“We realized that it was not enough to just punish!”
That comment was made by a Christian leader I talked with in Rwanda this past July . . . almost exactly 20 years after the genocide.
The Face of Evil
During what can only be described as a horrific 100 day period from April to July 1994, extremists within Rwanda's political elite ordered members of the army, national police, and government backed militias to recruit and pressure one group of Rwandans to arm themselves with machetes, clubs, blunt objects and other weapons to kill, rape and maim another group of Rwandans.
In just 100 days, 800,000 innocent people were brutally murdered – six men, women and children every minute . . . of every hour . . . of every day . . . for more than 3 months.
During that short period of time, between 250,000 and 500,000 women and girls were raped – many maimed and sexually mutilated, or raped by men with AIDS who had been released from hospitals as weapons of genocide.
75,000 children survived the genocide as orphans.
In the words of more than one person I spoke to – “The forces of hell had been unleashed on the earth!”
The Response to Evil
“We realized that it was not enough to just punish,” this Christian leader had told me. But whatmore could be done?
Should those who had been brutally attacked retaliate and do the same – or worse – to those who attacked them? Should they “fight fire with fire?” Or, to borrow a phrase out-of-context from the apostle Paul, should they “return evil for evil?”
No!
“We realized that it was not enough to just punish,” he explained. And then added, “We needed to restore!”

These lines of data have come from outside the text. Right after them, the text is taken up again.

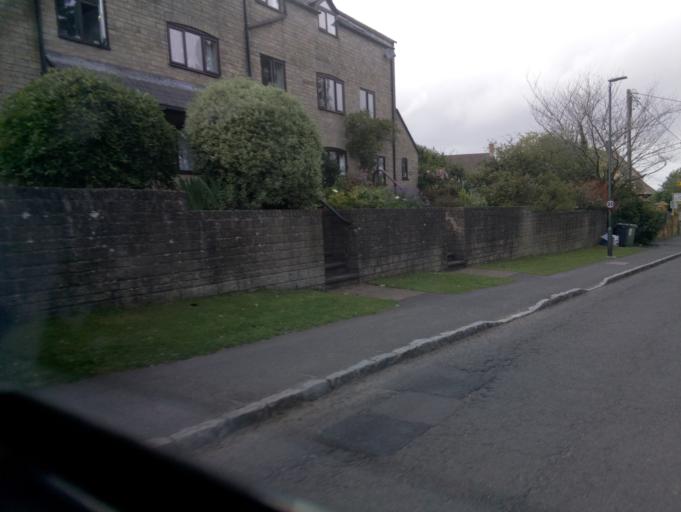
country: GB
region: England
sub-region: Gloucestershire
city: Chipping Campden
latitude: 52.0153
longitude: -1.7579
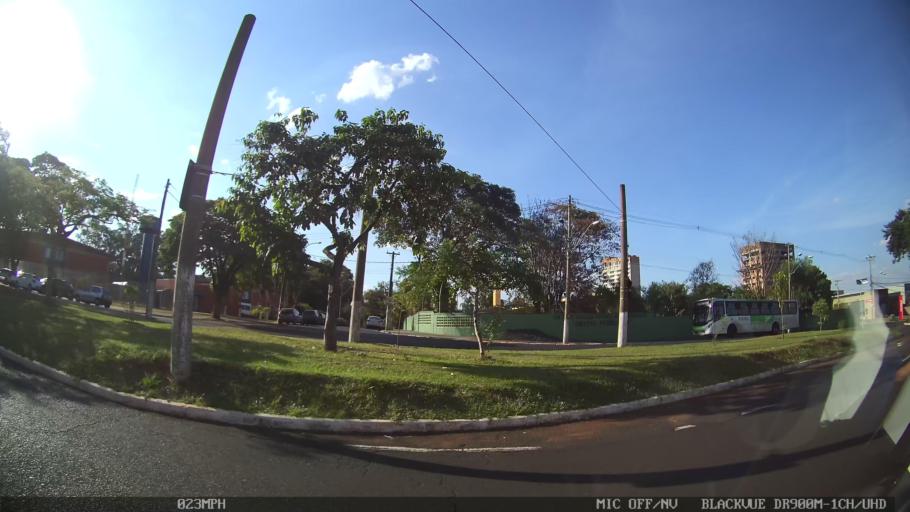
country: BR
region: Sao Paulo
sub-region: Ribeirao Preto
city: Ribeirao Preto
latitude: -21.2036
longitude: -47.7786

Leaders in what had in many ways become a purified Christian Church – after other leaders who had compromised their faith had gone or were removed – stepped forward and did a most remarkable thing!
They fought fire with water! They overcame evil with good! They proclaimed a message of forgiveness and reconciliation in response to great evil that has taken root in the country and is bearing wonderful fruit!
The Grace of God
The Rwandan experience provides a clear example for us today of how God ultimately deals with His enemies.
For the first 500 years of its existence, many prominent leaders in the Christian Church believed that God’s judgments went beyond simply punishing for sin. They believed that God would ultimately treat all His enemies in the same way He treated the apostle Paul.
Paul called himself the worst of sinners. And he wasn’t just speaking out of false modesty. He hadintentionally persecuted, and even had Christians put to death. But God didn’t just punish Paul for his sins. He didn’t just prevent him from doing bad things. God transformed Paul’s heart so that Paul became a powerful force for doing good.
Corrie ten Boom, after experiencing a horror similar to that of the Rwandan genocide in a Nazi concentration camp, commented – “There is no pit so deep, that God’s love is not deeper still.”
“We realized that it was not enough to just punish," I was told. "We needed to restore!”
Has the Church today largely forgotten that truth?
3 comments:
As George MacDonald (CS Lewis called him his "master") said, "Primarily, God is not bound to punish sin; he is bound to destroy sin. The only vengeance worth having on sin is to make the sinner himself its executioner."
I was just listening to this interview with Chris Vogler about storytelling and he made an interesting statement on revenge. Talking about Batman and the Count of Monte Christo . . . "often the heroes will learn, revenge is not so great. They go through all the process of getting revenge and then realize it's kind of a waste of my human energy." So is revenge a waste of human energy but a good use of divine energy?
http://youtu.be/8aYpXbE9rKk?t=7m53s
Eric, Excellent observation. Thanks for sharing that.